Con un último resto de energía uno de los dos, quién sabe cuál, qué más da el mínimo detalle, saca de su hatillo o del fardo mulero una horquilla de madera blanca con la que se dispone a crear y creer el milagro zahorí de hallar hacer agua en ese mundo inaquo. La tensión de las manos, la vibración del fresno, cavar febrilmente separando arenas hasta ver aparecer una humedad bienhechora, un rezumar milagroso, un hilo de misericordia, un río de abundancia, un torrente de lujuriosa y oceánica aquidad.

¿Y beber, ansioso beber, frenético beber, empapar las abrasadas células, inundar de húmedo bienestar quemados labios, hirvientes lenguas, leñosos gaznates?...

Pero comprende el hombre, cuando a punto está de satisfacer la mayor necesidad de su historia y proporcionarse el mayor placer de su memoria, que el dios compañero, sediento como él, no puede beber. Los dioses no pueden, no tienen cuerpo, no pueden beber, sienten la sed en un alma especial diseñada para ello, pero nada ha sido dispuesto para que la apaguen bebiendo, por qué habrían los dioses de buscar la muerte si no fuese por cosas así.

Como no pueden beber los dos, el hombre decide que no bebe ninguno, y allí permanecen silenciosos, junto al torrente de agua fresca y salvadora, sedientos para siempre, para siempre amigos, en medio de un desierto de arenas de oro que inunda sus corazones y deslumbra sus ojos, y mientras el hombre muere quemado desde dentro por una sed más furiosa que el oleaje del tiempo, a sus labios solamente llegan las lágrimas de su amigo el dios, derramadas de amor y de amistad desde ojos que no existen. Ojalá esas lágrimas no hayan sido saladas.

 

XXV

No es buen apodo el de ‘Diosas errantes’ porque no describe adecuadamente las actividades del alegre grupo de diosas solteronas. Sí que iban y venían mucho de tertulia en conventillo, de cotilleo en marujeo, entre grandes risotadas algo ficticias, alegres de no haber perdido, a pesar de todo, la alegría... Pero sus idas y venidas nunca salían de cierto territorio conocido, del mismo modo que sus comentarios jamás se aventuraban más allá de ciertos temas controlados, puede que atrevidos y salaces, pero atados aún a menguada cadena.

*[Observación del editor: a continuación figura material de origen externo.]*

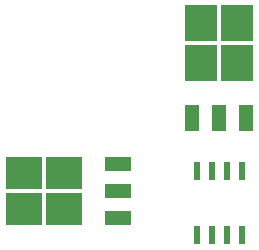
<source format=gbr>
G04 #@! TF.GenerationSoftware,KiCad,Pcbnew,(5.0.0)*
G04 #@! TF.CreationDate,2022-12-05T21:19:23-03:00*
G04 #@! TF.ProjectId,Projeto final,50726F6A65746F2066696E616C2E6B69,rev?*
G04 #@! TF.SameCoordinates,Original*
G04 #@! TF.FileFunction,Paste,Top*
G04 #@! TF.FilePolarity,Positive*
%FSLAX46Y46*%
G04 Gerber Fmt 4.6, Leading zero omitted, Abs format (unit mm)*
G04 Created by KiCad (PCBNEW (5.0.0)) date 12/05/22 21:19:23*
%MOMM*%
%LPD*%
G01*
G04 APERTURE LIST*
%ADD10R,1.200000X2.200000*%
%ADD11R,2.750000X3.050000*%
%ADD12R,0.600000X1.550000*%
%ADD13R,3.050000X2.750000*%
%ADD14R,2.200000X1.200000*%
G04 APERTURE END LIST*
D10*
G04 #@! TO.C,U0*
X136200000Y-94520000D03*
X138480000Y-94520000D03*
X140760000Y-94520000D03*
D11*
X140005000Y-86545000D03*
X136955000Y-89895000D03*
X136955000Y-86545000D03*
X140005000Y-89895000D03*
G04 #@! TD*
D12*
G04 #@! TO.C,U1*
X136575000Y-104450000D03*
X137845000Y-104450000D03*
X139115000Y-104450000D03*
X140385000Y-104450000D03*
X140385000Y-99050000D03*
X139115000Y-99050000D03*
X137845000Y-99050000D03*
X136575000Y-99050000D03*
G04 #@! TD*
D13*
G04 #@! TO.C,U4*
X125320000Y-99210000D03*
X121970000Y-102260000D03*
X125320000Y-102260000D03*
X121970000Y-99210000D03*
D14*
X129945000Y-98455000D03*
X129945000Y-100735000D03*
X129945000Y-103015000D03*
G04 #@! TD*
M02*

</source>
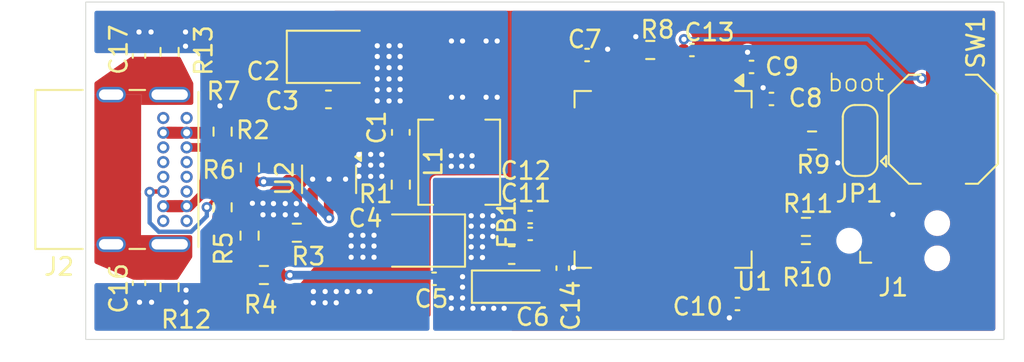
<source format=kicad_pcb>
(kicad_pcb
	(version 20240108)
	(generator "pcbnew")
	(generator_version "8.0")
	(general
		(thickness 1.6)
		(legacy_teardrops no)
	)
	(paper "A4")
	(layers
		(0 "F.Cu" signal)
		(31 "B.Cu" signal)
		(32 "B.Adhes" user "B.Adhesive")
		(33 "F.Adhes" user "F.Adhesive")
		(34 "B.Paste" user)
		(35 "F.Paste" user)
		(36 "B.SilkS" user "B.Silkscreen")
		(37 "F.SilkS" user "F.Silkscreen")
		(38 "B.Mask" user)
		(39 "F.Mask" user)
		(40 "Dwgs.User" user "User.Drawings")
		(41 "Cmts.User" user "User.Comments")
		(42 "Eco1.User" user "User.Eco1")
		(43 "Eco2.User" user "User.Eco2")
		(44 "Edge.Cuts" user)
		(45 "Margin" user)
		(46 "B.CrtYd" user "B.Courtyard")
		(47 "F.CrtYd" user "F.Courtyard")
		(48 "B.Fab" user)
		(49 "F.Fab" user)
		(50 "User.1" user)
		(51 "User.2" user)
		(52 "User.3" user)
		(53 "User.4" user)
		(54 "User.5" user)
		(55 "User.6" user)
		(56 "User.7" user)
		(57 "User.8" user)
		(58 "User.9" user)
	)
	(setup
		(stackup
			(layer "F.SilkS"
				(type "Top Silk Screen")
			)
			(layer "F.Paste"
				(type "Top Solder Paste")
			)
			(layer "F.Mask"
				(type "Top Solder Mask")
				(thickness 0.01)
			)
			(layer "F.Cu"
				(type "copper")
				(thickness 0.035)
			)
			(layer "dielectric 1"
				(type "core")
				(thickness 1.51)
				(material "FR4")
				(epsilon_r 4.5)
				(loss_tangent 0.02)
			)
			(layer "B.Cu"
				(type "copper")
				(thickness 0.035)
			)
			(layer "B.Mask"
				(type "Bottom Solder Mask")
				(thickness 0.01)
			)
			(layer "B.Paste"
				(type "Bottom Solder Paste")
			)
			(layer "B.SilkS"
				(type "Bottom Silk Screen")
			)
			(copper_finish "None")
			(dielectric_constraints no)
		)
		(pad_to_mask_clearance 0)
		(allow_soldermask_bridges_in_footprints no)
		(pcbplotparams
			(layerselection 0x00010fc_ffffffff)
			(plot_on_all_layers_selection 0x0000000_00000000)
			(disableapertmacros no)
			(usegerberextensions no)
			(usegerberattributes yes)
			(usegerberadvancedattributes yes)
			(creategerberjobfile yes)
			(dashed_line_dash_ratio 12.000000)
			(dashed_line_gap_ratio 3.000000)
			(svgprecision 4)
			(plotframeref no)
			(viasonmask no)
			(mode 1)
			(useauxorigin no)
			(hpglpennumber 1)
			(hpglpenspeed 20)
			(hpglpendiameter 15.000000)
			(pdf_front_fp_property_popups yes)
			(pdf_back_fp_property_popups yes)
			(dxfpolygonmode yes)
			(dxfimperialunits yes)
			(dxfusepcbnewfont yes)
			(psnegative no)
			(psa4output no)
			(plotreference yes)
			(plotvalue yes)
			(plotfptext yes)
			(plotinvisibletext no)
			(sketchpadsonfab no)
			(subtractmaskfromsilk no)
			(outputformat 4)
			(mirror no)
			(drillshape 0)
			(scaleselection 1)
			(outputdirectory "")
		)
	)
	(net 0 "")
	(net 1 "Net-(C1-Pad2)")
	(net 2 "Net-(U2-SW)")
	(net 3 "+5V")
	(net 4 "GND")
	(net 5 "+3.3V")
	(net 6 "+3.3VA")
	(net 7 "Net-(U1-PG10)")
	(net 8 "/SWDIO")
	(net 9 "/SWCLK")
	(net 10 "Net-(J2-CC2)")
	(net 11 "Net-(J2-CC1)")
	(net 12 "/BOOT0")
	(net 13 "Net-(U2-BST)")
	(net 14 "Net-(U2-EN)")
	(net 15 "Net-(U2-FB)")
	(net 16 "Net-(R3-Pad1)")
	(net 17 "Net-(U1-PB8)")
	(net 18 "unconnected-(U1-PC1-Pad9)")
	(net 19 "unconnected-(U1-PA1-Pad13)")
	(net 20 "unconnected-(U1-PA6-Pad20)")
	(net 21 "unconnected-(U1-PA12-Pad46)")
	(net 22 "unconnected-(U1-PA9-Pad43)")
	(net 23 "unconnected-(U1-PC13-Pad2)")
	(net 24 "unconnected-(U1-PA3-Pad17)")
	(net 25 "unconnected-(U1-PC0-Pad8)")
	(net 26 "unconnected-(U1-PB1-Pad25)")
	(net 27 "unconnected-(U1-PC8-Pad40)")
	(net 28 "unconnected-(U1-PC10-Pad52)")
	(net 29 "unconnected-(U1-PB5-Pad58)")
	(net 30 "unconnected-(U1-PB2-Pad26)")
	(net 31 "unconnected-(U1-PB6-Pad59)")
	(net 32 "unconnected-(U1-PB7-Pad60)")
	(net 33 "unconnected-(U1-PA10-Pad44)")
	(net 34 "unconnected-(U1-PF1-Pad6)")
	(net 35 "unconnected-(U1-PC4-Pad22)")
	(net 36 "/JTDI")
	(net 37 "unconnected-(U1-PA8-Pad42)")
	(net 38 "unconnected-(U1-PC3-Pad11)")
	(net 39 "unconnected-(U1-PB13-Pad35)")
	(net 40 "unconnected-(U1-PB0-Pad24)")
	(net 41 "unconnected-(U1-PC2-Pad10)")
	(net 42 "unconnected-(U1-PB15-Pad37)")
	(net 43 "unconnected-(U1-PA0-Pad12)")
	(net 44 "unconnected-(U1-PB9-Pad62)")
	(net 45 "unconnected-(U1-PA7-Pad21)")
	(net 46 "unconnected-(U1-PB11-Pad33)")
	(net 47 "unconnected-(U1-PC14-Pad3)")
	(net 48 "unconnected-(U1-PC9-Pad41)")
	(net 49 "unconnected-(U1-PB10-Pad30)")
	(net 50 "unconnected-(U1-PA4-Pad18)")
	(net 51 "unconnected-(U1-PC5-Pad23)")
	(net 52 "unconnected-(U1-PC6-Pad38)")
	(net 53 "unconnected-(U1-PB12-Pad34)")
	(net 54 "/JTRST")
	(net 55 "unconnected-(U1-PA2-Pad14)")
	(net 56 "unconnected-(U1-PC12-Pad54)")
	(net 57 "unconnected-(U1-PC15-Pad4)")
	(net 58 "unconnected-(U1-PF0-Pad5)")
	(net 59 "/JTDO")
	(net 60 "unconnected-(U1-PC7-Pad39)")
	(net 61 "unconnected-(U1-PC11-Pad53)")
	(net 62 "unconnected-(U1-PD2-Pad55)")
	(net 63 "unconnected-(U1-PA5-Pad19)")
	(net 64 "unconnected-(U1-PB14-Pad36)")
	(net 65 "unconnected-(U1-PA11-Pad45)")
	(net 66 "Net-(U1-PA13)")
	(net 67 "Net-(U1-PA14)")
	(net 68 "unconnected-(J1-Pin_6-Pad6)")
	(net 69 "unconnected-(J1-Pin_5-Pad5)")
	(net 70 "Net-(J2-SHIELD)")
	(footprint "Capacitor_SMD:C_0402_1005Metric" (layer "F.Cu") (at 138.655 99.675 180))
	(footprint "Button_Switch_SMD:SW_Push_1TS009xxxx-xxxx-xxxx_6x6x5mm" (layer "F.Cu") (at 162.5 94.6 90))
	(footprint "Inductor_SMD:L_0603_1608Metric" (layer "F.Cu") (at 137.5875 101.875))
	(footprint "Capacitor_SMD:C_0402_1005Metric" (layer "F.Cu") (at 116.075 103.5 -90))
	(footprint "Capacitor_Tantalum_SMD:CP_EIA-3528-15_AVX-H" (layer "F.Cu") (at 127.0675 90.415))
	(footprint "Capacitor_SMD:C_0402_1005Metric" (layer "F.Cu") (at 141.94 90.31 180))
	(footprint "Resistor_SMD:R_0603_1608Metric" (layer "F.Cu") (at 117.84 103.725 90))
	(footprint "Capacitor_SMD:C_0402_1005Metric" (layer "F.Cu") (at 152.58 92.85))
	(footprint "Capacitor_SMD:C_0603_1608Metric" (layer "F.Cu") (at 127.01 92.875))
	(footprint "Resistor_SMD:R_0603_1608Metric" (layer "F.Cu") (at 122.4775 96.81 -90))
	(footprint "Resistor_SMD:R_0603_1608Metric" (layer "F.Cu") (at 120.9 94.7375 -90))
	(footprint "Resistor_SMD:R_0603_1608Metric" (layer "F.Cu") (at 145.585 90.02))
	(footprint "Resistor_SMD:R_0603_1608Metric" (layer "F.Cu") (at 122.4575 100.75 90))
	(footprint "Capacitor_SMD:C_0603_1608Metric" (layer "F.Cu") (at 131.1875 94.78 -90))
	(footprint "Capacitor_Tantalum_SMD:CP_EIA-3528-15_AVX-H" (layer "F.Cu") (at 132.4325 101.035 180))
	(footprint "Capacitor_SMD:C_0402_1005Metric" (layer "F.Cu") (at 140.53 102.63 -90))
	(footprint "Package_QFP:LQFP-64_10x10mm_P0.5mm" (layer "F.Cu") (at 146.325 97.5 -90))
	(footprint "Capacitor_SMD:C_0402_1005Metric" (layer "F.Cu") (at 147.99 90.02))
	(footprint "Resistor_SMD:R_0603_1608Metric" (layer "F.Cu") (at 154.925 95.25))
	(footprint "Connector:Tag-Connect_TC2030-IDC-NL_2x03_P1.27mm_Vertical" (layer "F.Cu") (at 159.61 101.045))
	(footprint "Resistor_SMD:R_0603_1608Metric" (layer "F.Cu") (at 154.57 101.76))
	(footprint "Inductor_SMD:L_Sunlord_MWSA0402S" (layer "F.Cu") (at 134.5575 96.505 -90))
	(footprint "Capacitor_SMD:C_0402_1005Metric" (layer "F.Cu") (at 133.1075 103.245 180))
	(footprint "Capacitor_Tantalum_SMD:CP_EIA-3216-10_Kemet-I" (layer "F.Cu") (at 137.6 103.7))
	(footprint "Capacitor_SMD:C_0402_1005Metric" (layer "F.Cu") (at 116.075 90.36 90))
	(footprint "Capacitor_SMD:C_0402_1005Metric" (layer "F.Cu") (at 138.655 100.65 180))
	(footprint "Connector_USB:USB_C_Receptacle_GCT_USB4085" (layer "F.Cu") (at 118.825 93.95 -90))
	(footprint "Resistor_SMD:R_0603_1608Metric" (layer "F.Cu") (at 120.9 99.1125 90))
	(footprint "Capacitor_SMD:C_0402_1005Metric" (layer "F.Cu") (at 151.43 91))
	(footprint "Resistor_SMD:R_0603_1608Metric" (layer "F.Cu") (at 131.1875 97.8 90))
	(footprint "Resistor_SMD:R_0603_1608Metric" (layer "F.Cu") (at 117.84 90.135 -90))
	(footprint "Package_TO_SOT_SMD:TSOT-23-6" (layer "F.Cu") (at 127.0475 97.4925 -90))
	(footprint "Resistor_SMD:R_0603_1608Metric" (layer "F.Cu") (at 123.2825 103.025))
	(footprint "Jumper:SolderJumper-3_P1.3mm_Open_RoundedPad1.0x1.5mm" (layer "F.Cu") (at 157.7 95.25 90))
	(footprint "Capacitor_SMD:C_0402_1005Metric" (layer "F.Cu") (at 150.62 104.7))
	(footprint "Resistor_SMD:R_0603_1608Metric" (layer "F.Cu") (at 125.185 100.58))
	(footprint "Resistor_SMD:R_0603_1608Metric"
		(layer "F.Cu")
		(uuid "fe3f26e1-1eba-4da5-ac87-d1642feba1ae")
		(at 154.57 100.245)
		(descr "Resistor SMD 0603 (1608 Metric), square (rectangular) end terminal, IPC_7351 nominal, (Body size source: IPC-SM-782 page 72, https://www.pcb-3d.com/wordpress/wp-content/uploads/ipc-sm-782a_amendment_1_and_2.pdf), generated with kicad-footprint-generator")
		(tags "resistor")
		(property "Reference" "R11"
			(at 0.12 -1.335 0)
			(layer "F.SilkS")
			(uuid "6c9a23fe-578b-48cf-ae6b-567fc8b231d1")
			(effects
				(font
					(size 1 1)
					(thickness 0.15)
				)
			)
		)
		(property "Value" "22R"
			(at 0 1.43 0)
			(layer "F.Fab")
			(uuid "e60a0223-1d5f-425c-ac3d-154094b2c656")
			(effects
				(font
					(size 1 1)
					(thickness 0.15)
				)
			)
		)
		(property "Footprint" "Resistor_SMD:R_0603_1608Metric"
			(at 0 0 0)
			(unlocked yes)
			(layer "F.Fab")
			(hide yes)
			(uuid "e776df1c-2d12-464f-9f6f-1f09b05366d0")
			(effects
				(font
					(size 1.27 1.27)
					(thickness 0.15)
				)
			)
		)
		(property "Datasheet" ""
			(at 0 0 0)
			(unlocked yes)
			(layer "F.Fab")
			(hide yes)
			(uuid "4a984036-c268-40a7-bf1e-73f798f21ddc")
			(effects
				(font
					(size 1.27 1.27)
					(thickness 0.15)
				)
			)
		)
		(property "Description" "Resistor"
			(at 0 0 0)
			(unlocked yes)
			(layer "F.Fab")
			(hide yes)
			(uuid "a1dfe686-a4d1-4fdf-8bfa-8752fcf289cd")
			(effects
				(font
					(size 1.27 1.27)
					(thickness 0.15)
				)
			)
		)
		(property ki_fp_filters "R_*")
		(path "/24046025-7490-4a77-b761-c95b5334e128")
		(sheetname "Root")
		(sheetfile "Zelenin-HW14-prj.kicad_sch")
		(attr smd)
		(fp_line
			(start -0.237258 -0.5225)
			(end 0.237258 -0.5225)
			(stroke
				(width 0.12)
				(type solid)
			)
			(layer "F.SilkS")
			(uuid "1d204ff6-fcc8-4fb6-be03-eb
... [146233 chars truncated]
</source>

Casi todas tenían, o decían tener, ‘recuerdos’ y si aguantaban con resignación el mote de ‘Diosas errantes’, jamás hubiesen admitido el de ‘Diosas vírgenes’ que algún ocurrente malicioso quiso en cierto momento proponer. Y esos recuerdos eran las más de las veces el tema sabido y sobado de sus conversaciones, aunque alguna ocasión se atrevían a mayores atrevimientos y, dejando de hablar de pasados pasados, se arriesgaban a diseñar futuros que poco a poco iban tallando urgencias en sus ánimos.

Fue de una de estas, y esa vez tensa y susurrante, conversaciones, de donde salió el temerario proyecto de crear para ellas solas un universo únicamente de machos, de salidos y rijosos machos, un mundo priápico y penetrante de falos incesantemente erectos que hiciesen realidad los famosos recuerdos y dieran calor y color a las conversaciones futuras.

Y como de dioses y de diosas es el poder del hacer, como querían lo hicieron y como deseaban lo gustaron, por turnos y a la vez, a la vez y por turnos, solitarias y en grupos, que sobraban enhiestas fuentes de esperma en aquel mundo semental y masculado.

Pasaron los evos, se fueron cansando, momento llegó en que ninguna diosa errante bajaba ya a solazarse, al fin comprendieron que la pasión también hastía, escocidas y hartas se olvidaron de aquel mundo, descrearon o borraron tanta virilidad, volvieron a sus tertulias, ahora por fin sin recuerdos. Y aunque nadie las llama nunca ‘Diosas vírgenes’, si la castidad tiene modelos, ellas lo son.